O assentamento Canudos foi conquistado em 2002, mas é fruto de uma ocupação de 1997, a partir de uma luta histórica do Movimento dos Trabalhadores Rurais Sem Terra de Goiás. Lá, vivem 330 famílias em uma área de 13.500 hectares, sendo que 54% do território foi deixado como alguma forma de reserva. Canudos está localizado na divisa dos municípios de Palmeiras de Goiás, Campestre e Guapó, distribuídos nas Regiões Oeste e Metropolitana de Goiânia, capital do Estado.

O nome Canudos é em referência ao maior movimento de resistência à opressão dos grandes proprietários rurais, que ocorreu entre 1893 e 1897, no arraial de Canudos, situado no Sertão da Bahia.

Guerreiras de Canudos

Por volta do ano de 2008, o Movimento dos Trabalhadores Sem Terra, eman parceria com a Universidade Federal de Goiás, a UFG, pensou em criar iniciativas para contribuir com o debate dentro de Canudos, foi aí que surgiu a ideia de organizar um grupo de mulheres. A partir disso, elas passaram a produzir e comercializar itens fitoterápicos, artesanais e culinários, além de discutir os temas femininos.

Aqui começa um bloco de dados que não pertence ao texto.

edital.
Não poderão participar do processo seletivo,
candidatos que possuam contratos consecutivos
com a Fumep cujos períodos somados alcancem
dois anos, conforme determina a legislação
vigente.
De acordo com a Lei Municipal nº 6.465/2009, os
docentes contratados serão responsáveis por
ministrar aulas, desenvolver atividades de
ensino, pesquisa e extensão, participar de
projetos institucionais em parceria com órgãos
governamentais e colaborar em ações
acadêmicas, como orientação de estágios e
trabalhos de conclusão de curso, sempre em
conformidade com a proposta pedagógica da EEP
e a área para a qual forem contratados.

“Começaram a produção de fitoterápicos, cremes de pele com plantas medicinais e começou-se a participar de eventos, feiras, onde eram levados os produtos que eram primeiramente plantados e processados de forma coletiva; depois algumas iniciativas que eram produzidas de forma individual, mas que foram sendo incluídas no grupo, as mulheres foram sendo incluídas no grupo”, lembra a assentada Amélia Frans, que produz salame defumado, ovos e frango caipira, além de outros produtos derivados do fruto da época.

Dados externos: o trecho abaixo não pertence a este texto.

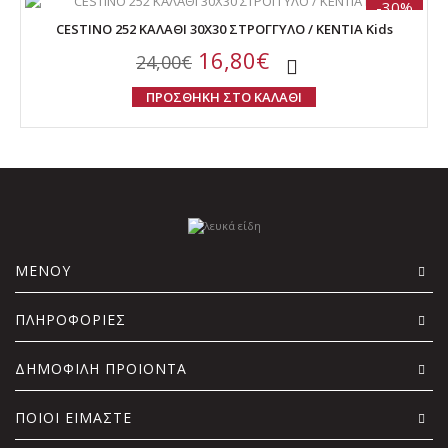
-30%
CESTINO 252 ΚΑΛΑΘΙ 30Χ30 ΣΤΡΟΓΓΥΛΟ / KENTIA Kids
16,80€
24,00€
ΠΡΟΣΘΗΚΗ ΣΤΟ ΚΑΛΑΘΙ
ΜΕΝΟΥ
ΠΛΗΡΟΦΟΡΙΕΣ
ΔΗΜΟΦΙΛΗ ΠΡΟΙΟΝΤΑ
ΠΟΙΟΙ ΕΙΜΑΣΤΕ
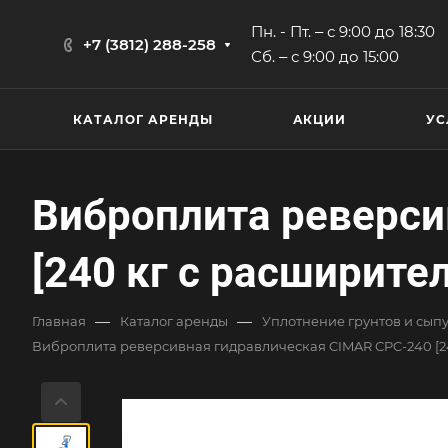
Пн. - Пт. ‒ с 9:00 до 18:30
+7 (3812) 288-258
Сб. ‒ с 9:00 до 15:00
КАТАЛОГ АРЕНДЫ
АКЦИИ
УС
Виброплита реверси
[240 кг с расширите
—
—
Главная
Каталог аренды
Уплотнение грунтов и сып
Виброплита реверсивная гидравлическая CIMAR CPC-240 [24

Atualmente cerca de 20 mulheres de Guapó, Palmeiras e Campestre participam ativamente do Guerreiras de Canudos, nome dado ao grupo que se reúne uma vez por mês para conversar. A assentada Antonieta Sousa Santos explica o porquê da escolha do nome: “Nós somos guerreiras de Canudos porque sempre fomos lutadoras, batalhadoras, que garra na luta e que fazem. Por isso o grupo guerra de Canudos”. Dona Antonieta considera o coletivo importante devido a troca de apoio entre as participantes. “A gente faz coisas artesanais, a gente reúne, por exemplo, faz polpa de frutas, geléia de frutas. A importância do grupo é que uma incentiva a outra, quando uma está desanimada a outra chega e dá aquela força”.

No início as guerreiras de Canudos trabalhavam em conjunto, mas devido ao alto custo financeiro com água e energia, elas passaram a produzir individualmente em suas moradias, já a comercialização é em parceria por meio de feiras e eventos.

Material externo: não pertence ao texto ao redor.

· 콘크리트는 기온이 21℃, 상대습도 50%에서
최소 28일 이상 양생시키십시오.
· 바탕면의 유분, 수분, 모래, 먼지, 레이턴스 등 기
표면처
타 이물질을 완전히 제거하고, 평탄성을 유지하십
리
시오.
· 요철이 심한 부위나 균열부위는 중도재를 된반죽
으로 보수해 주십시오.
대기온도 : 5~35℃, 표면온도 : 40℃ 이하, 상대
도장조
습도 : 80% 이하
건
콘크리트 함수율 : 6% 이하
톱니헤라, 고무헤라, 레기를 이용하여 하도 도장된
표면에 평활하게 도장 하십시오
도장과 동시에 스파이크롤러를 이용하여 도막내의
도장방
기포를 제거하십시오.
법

Os valores obtidos com a venda dos produtos é importante fonte de renda para a família da assentada Leoneide Pereira. “É com esse trabalho que ajudo na despesa da minha casa. No bem-estar da minha família faz toda a diferença. É uma forma de incrementar a renda da família, porque como a gente não é assalariado a renda da gente é pouca, então a gente complementa com esse trabalho que a gente tem”.
 
Convívio Social

O grupo também auxilia nas relações sociais dentro do assentamento. Segundo Sara Duarte Sacho, integrante do Centro Vocacional Tecnológico, o CVT Apinajé, o coletivo funciona como uma rede de apoio e interação entre as mulheres participantes. “Elas contam que por conta das distâncias e responsabilidades de cada uma dentro do seu lote, com marido e filho, elas ficam isoladas, não se encontram, não se veem, não sabem o que está acontecendo com cada uma com a outra, então esses momentos de fazer algumas coisas juntas são muito importantes nesse sentido”.

O CVT Apinajé atua na região e uxilia na realização de atividades de extensão tecnológica e rural, pesquisa aplicada e formação de recursos humanos e socialização de conhecimentos e técnicas de agroecologia, produção orgânica e produção limpa em sistemas orgânicos de produção.